The intercostal spaces are a little narrower than the ribs. They are marked by 17 spiral series of pits of which the first 16 are subequal and subequally spaced. The last, the peripheral pit is a little wider than the rest and separated from the sixteenth by a space about five times as wide as those separating the other pits. The first pit is about as far anterior to the summit as the sixteenth is distant from the seventeenth. The suture is slightly contracted. The periphery of the body whorl is well rounded.

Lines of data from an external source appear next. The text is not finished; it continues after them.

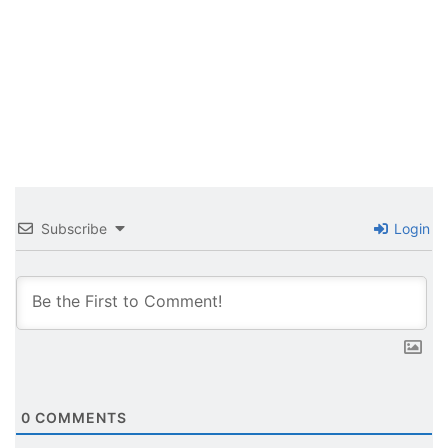
Subscribe
Login
0
COMMENTS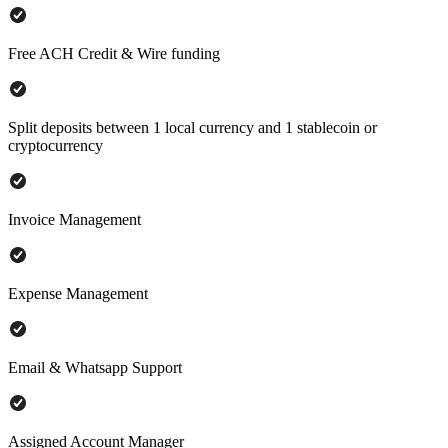
Free ACH Credit & Wire funding
Split deposits between 1 local currency and 1 stablecoin or
cryptocurrency
Invoice Management
Expense Management
Email & Whatsapp Support
Assigned Account Manager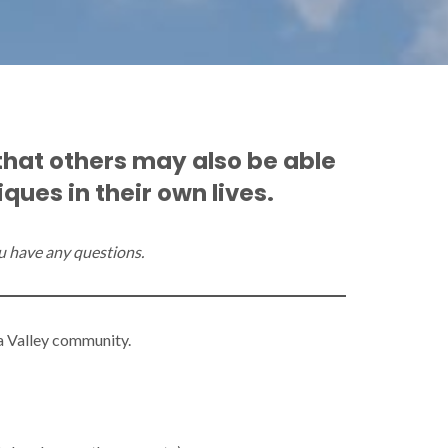
that others may also be able
ues in their own lives.
you have any questions.
na Valley community.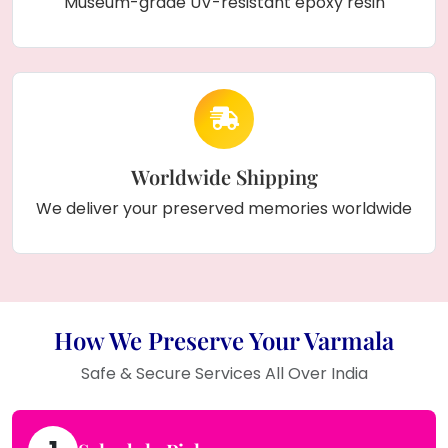
Museum-grade UV-resistant epoxy resin
Worldwide Shipping
We deliver your preserved memories worldwide
How We Preserve Your Varmala
Safe & Secure Services All Over India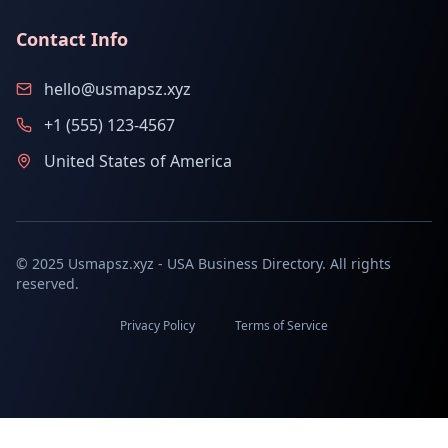
Contact Info
hello@usmapsz.xyz
+1 (555) 123-4567
United States of America
© 2025 Usmapsz.xyz - USA Business Directory. All rights
reserved.
Privacy Policy
Terms of Service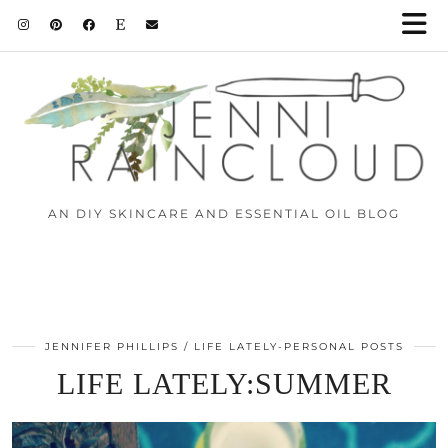
AN DIY SKINCARE AND ESSENTIAL OIL BLOG
JENNIFER PHILLIPS
LIFE LATELY-PERSONAL POSTS
LIFE LATELY:SUMMER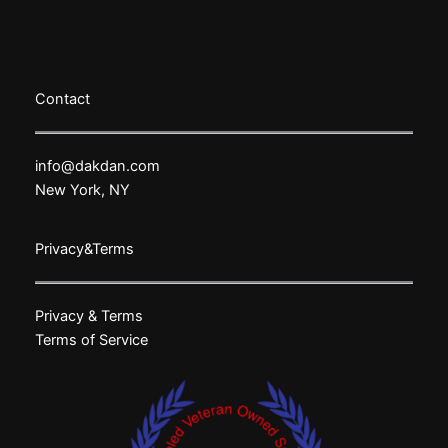
Contact
info@dakdan.com
New York, NY
Privacy&Terms
Privacy & Terms
Terms of Service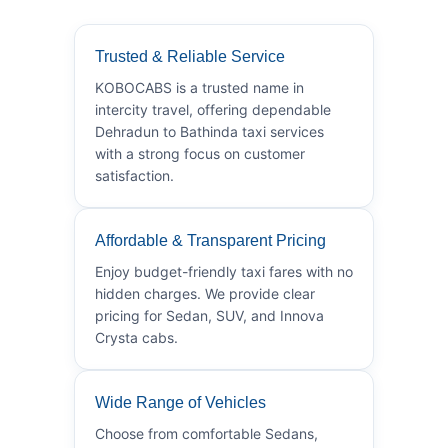
Trusted & Reliable Service
KOBOCABS is a trusted name in
intercity travel, offering dependable
Dehradun to Bathinda taxi services
with a strong focus on customer
satisfaction.
Affordable & Transparent Pricing
Enjoy budget-friendly taxi fares with no
hidden charges. We provide clear
pricing for Sedan, SUV, and Innova
Crysta cabs.
Wide Range of Vehicles
Choose from comfortable Sedans,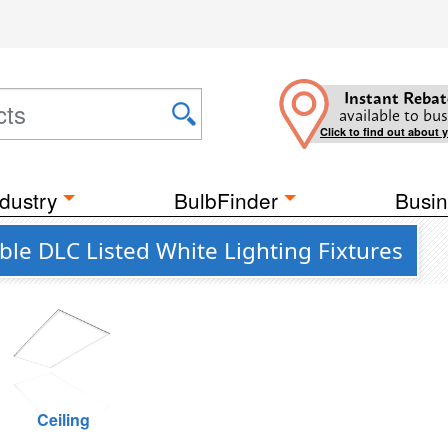
Instant Rebat
available to bus
Click to find out about 
dustry
BulbFinder
Busin
e DLC Listed White Lighting Fixtures
Ceiling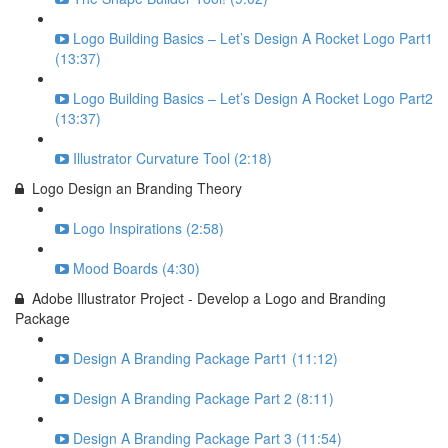
Logo Building Basics – Let’s Design A Rocket Logo Part1
(13:37)
Logo Building Basics – Let’s Design A Rocket Logo Part2
(13:37)
Illustrator Curvature Tool (2:18)
Logo Design an Branding Theory
Logo Inspirations (2:58)
Mood Boards (4:30)
Adobe Illustrator Project - Develop a Logo and Branding
Package
Design A Branding Package Part1 (11:12)
Design A Branding Package Part 2 (8:11)
Design A Branding Package Part 3 (11:54)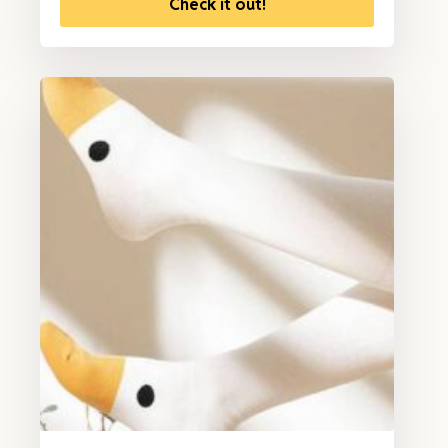
Check it out!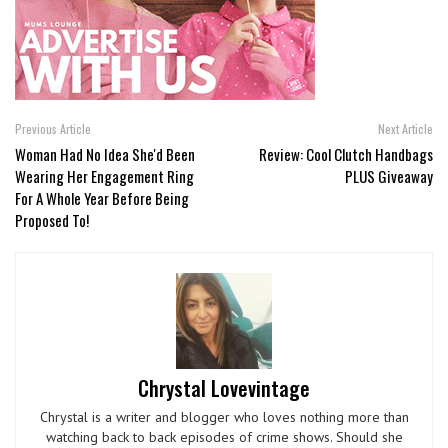
Previous Article
Next Article
Woman Had No Idea She'd Been
Review: Cool Clutch Handbags
Wearing Her Engagement Ring
PLUS Giveaway
For A Whole Year Before Being
Proposed To!
Chrystal Lovevintage
Chrystal is a writer and blogger who loves nothing more than
watching back to back episodes of crime shows. Should she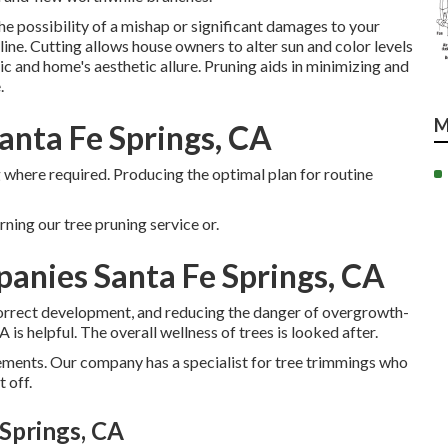
 possibility of a mishap or significant damages to your
ne. Cutting allows house owners to alter sun and color levels
ic and home's aesthetic allure. Pruning aids in minimizing and
.
M
anta Fe Springs, CA
 where required. Producing the optimal plan for routine
ning our tree pruning service or.
anies Santa Fe Springs, CA
correct development, and reducing the danger of overgrowth-
 helpful. The overall wellness of trees is looked after.
rements. Our company has a specialist for tree trimmings who
 off.
Springs, CA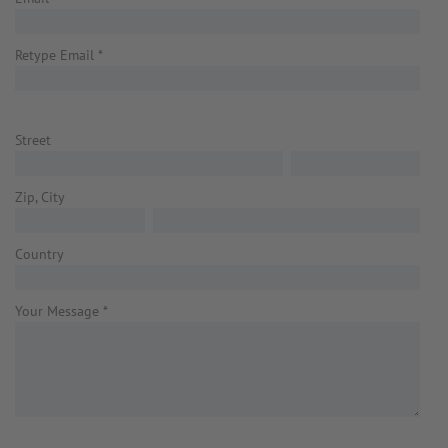
Retype Email
*
Street
Zip, City
Country
Your Message
*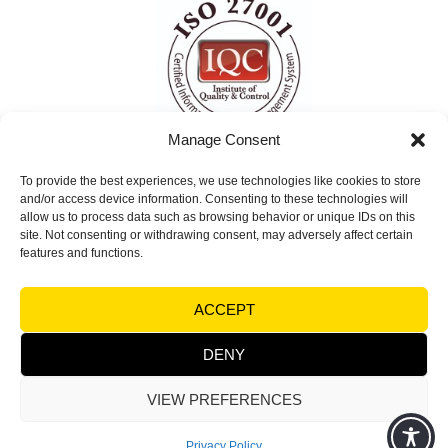
Manage Consent
To provide the best experiences, we use technologies like cookies to store
ISO 27001 Certified
and/or access device information. Consenting to these technologies will
Information Security Management System
allow us to process data such as browsing behavior or unique IDs on this
site. Not consenting or withdrawing consent, may adversely affect certain
(ISMS)
features and functions.
© Copyright 2026 Visual Factories | All rights
ACCEPT
reserved |
Terms and Conditions
|
Legal notices &
Trademarks - Privacy
DENY
VIEW PREFERENCES
Powered by
Synycsoft Web Design & Marketing Agency
Privacy Policy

The base of the shell is attenuated marked by the very feeble continuation of the axial ribs and eight wavy incised spiral lines which are of about the same strength but not of equal spacing. A broad band separates the peripheral line of pits from the first basal line. The next three lines are closely and equally spaced, while the fourth is a little farther from the third than that is from the second, and the distance between the fourth and fifth is in equal proportions greater than that between the third and fourth. The rest are again narrowly and about equally spaced. The aperture is elongate oval. The posterior angle is acute. The outer lip is thin showing the external sculpture within by transmitted light. The inner lip is slightly curved reflected and appressed to the attenuated base for almost its entire length. It is provided with a very oblique, strong fold at its insertion. The parietal wall is glazed by a thin callus.

==Distribution==
The type specimen was found in the Pacific Ocean off Santa Maria Bay, Baja California peninsula.